In Kubernetes, Speedscale employs a sidecar (also known as goproxy) to capture network level traffic for individual services. The sidecar uses two server sockets to capture traffic:

  • Port 4143 - used to capture inbound traffic
  • Port 4140 - used to capture outbound traffic

The sidecar or init container uses these ports "intercept" traffic transparently. Here is a basic diagram that shows a client making a call to a service under test, and that service makes subsequent calls to other backend systems. Of course some calls may use an http port like 80 or 8080 (or pick your favorite port), other times the service may use https on port 443 and be using TLS traffic.

tls The Speedscale sidecar proxy, goproxy, is used to collect data from an existing application. To capture traffic, requests to and from your application will need to be routed through the proxy.

Bootstrapping Traffic Capture from Speedscale on Vimeo.

tip

The envoy proxy (aka Istio) uses the same architecture to redirect traffic. Your platform or security team may already be familiar with this approach.

Installation

There are several ways to install the sidecar in your cluster.
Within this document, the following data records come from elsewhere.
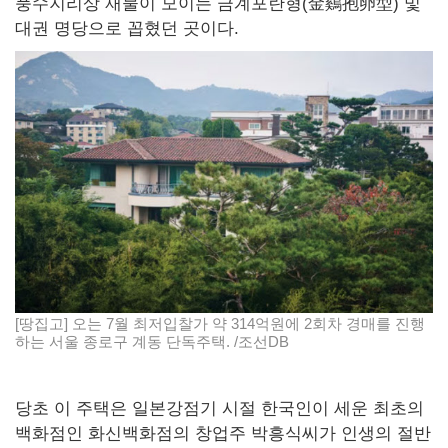
풍수지리상 재물이 모이는 금계포란형(金鷄抱卵型) 및
대권 명당으로 꼽혔던 곳이다.
[땅집고] 오는 7월 최저입찰가 약 314억원에 2회차 경매를 진행
하는 서울 종로구 계동 단독주택. /조선DB
당초 이 주택은 일본강점기 시절 한국인이 세운 최초의
백화점인 화신백화점의 창업주 박흥식씨가 인생의 절반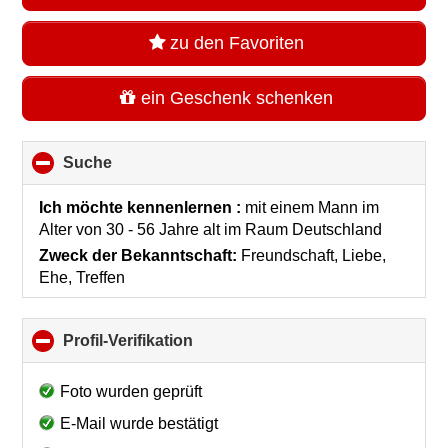
zu den Favoriten
ein Geschenk schenken
Suche
click
to
collapse
Ich möchte kennenlernen :
mit einem Mann im
contents
Alter von 30 - 56 Jahre alt
im Raum
Deutschland
Zweck der Bekanntschaft:
Freundschaft, Liebe,
Ehe, Treffen
Profil-Verifikation
click
to
collapse
Foto wurden geprüft
contents
E-Mail wurde bestätigt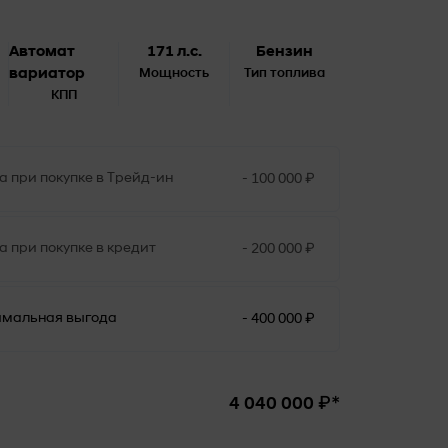
Автомат
171 л.с.
Бензин
вариатор
Мощность
Тип топлива
КПП
₽
а при покупке в Трейд-ин
- 100 000
₽
а при покупке в кредит
- 200 000
₽
мальная выгода
- 400 000
₽*
4 040 000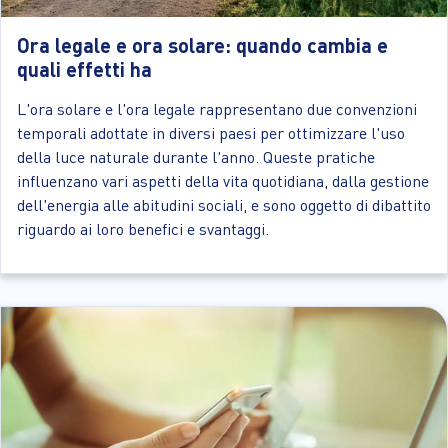
Ora legale e ora solare: quando cambia e
quali effetti ha
L'ora solare e l'ora legale rappresentano due convenzioni
temporali adottate in diversi paesi per ottimizzare l'uso
della luce naturale durante l'anno. Queste pratiche
influenzano vari aspetti della vita quotidiana, dalla gestione
dell'energia alle abitudini sociali, e sono oggetto di dibattito
riguardo ai loro benefici e svantaggi.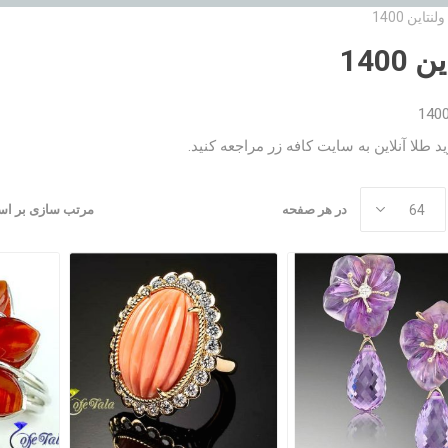
ولنتاین 1400
 1400
د طلا آنلاین به
سایت کافه زر
مراجعه کنید.
در هر صفحه
مرتب سازی بر ا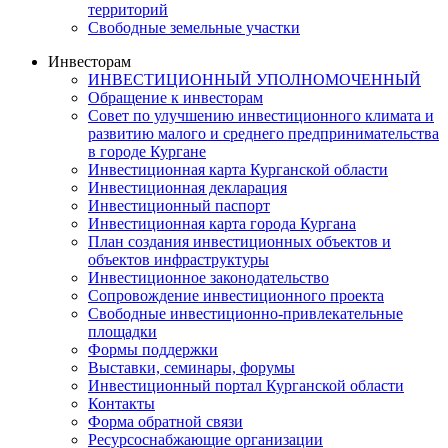
территорий
Свободные земельные участки
Инвесторам
ИНВЕСТИЦИОННЫЙ УПОЛНОМОЧЕННЫЙ
Обращение к инвесторам
Совет по улучшению инвестиционного климата и
развитию малого и среднего предпринимательства
в городе Кургане
Инвестиционная карта Курганской области
Инвестиционная декларация
Инвестиционный паспорт
Инвестиционная карта города Кургана
План создания инвестиционных объектов и
объектов инфраструктуры
Инвестиционное законодательство
Сопровождение инвестиционного проекта
Свободные инвестиционно-привлекательные
площадки
Формы поддержки
Выставки, семинары, форумы
Инвестиционный портал Курганской области
Контакты
Форма обратной связи
Ресурсоснабжающие организации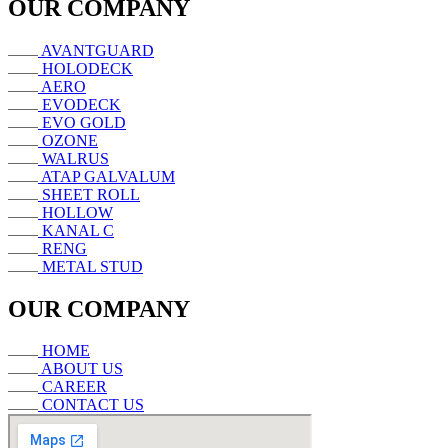
OUR COMPANY
AVANTGUARD
HOLODECK
AERO
EVODECK
EVO GOLD
OZONE
WALRUS
ATAP GALVALUM
SHEET ROLL
HOLLOW
KANAL C
RENG
METAL STUD
OUR COMPANY
HOME
ABOUT US
CAREER
CONTACT US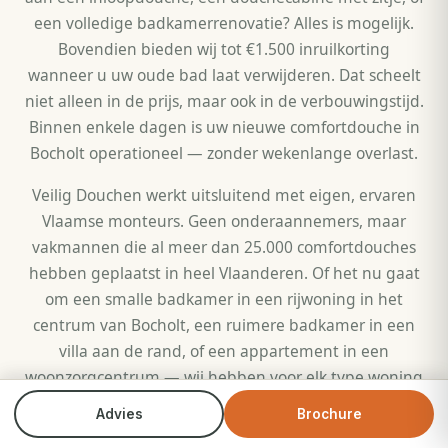
een volledige badkamerrenovatie? Alles is mogelijk.
Bovendien bieden wij tot €1.500 inruilkorting
wanneer u uw oude bad laat verwijderen. Dat scheelt
niet alleen in de prijs, maar ook in de verbouwingstijd.
Binnen enkele dagen is uw nieuwe comfortdouche in
Bocholt operationeel — zonder wekenlange overlast.
Veilig Douchen werkt uitsluitend met eigen, ervaren
Vlaamse monteurs. Geen onderaannemers, maar
vakmannen die al meer dan 25.000 comfortdouches
hebben geplaatst in heel Vlaanderen. Of het nu gaat
om een smalle badkamer in een rijwoning in het
centrum van Bocholt, een ruimere badkamer in een
villa aan de rand, of een appartement in een
woonzorgcentrum — wij hebben voor elk type woning
en elke budget een passende oplossing. Onze
Advies
Brochure
Bel direct
Brochure
monteurs werken snel, netjes en met respect voor uw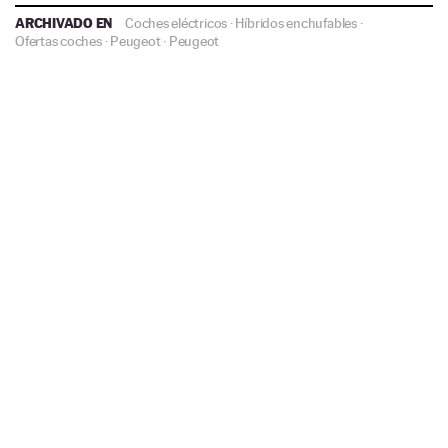
ARCHIVADO EN
Coches eléctricos
·
Híbridos enchufables
·
Ofertas coches
·
Peugeot
·
Peugeot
See the proxy configuration reference for proxy configuration outside of a cluster.

From the Speedscale web app click on Add service to launch the add service wizard which will walk you through configuration and verification tailored to your environment.

Removal

If you already have the sidecar installed, but you need for it to be removed, you may either set the sidecar.speedscale.com/inject annotation to false, or remove it:

annotations:
sidecar.speedscale.com/inject: "false"

After deploying or patching your deployment, you should notice your container count decrease by one and the sidecar is no longer attached.

Use speedctl uninstall to remove all Speedscale components.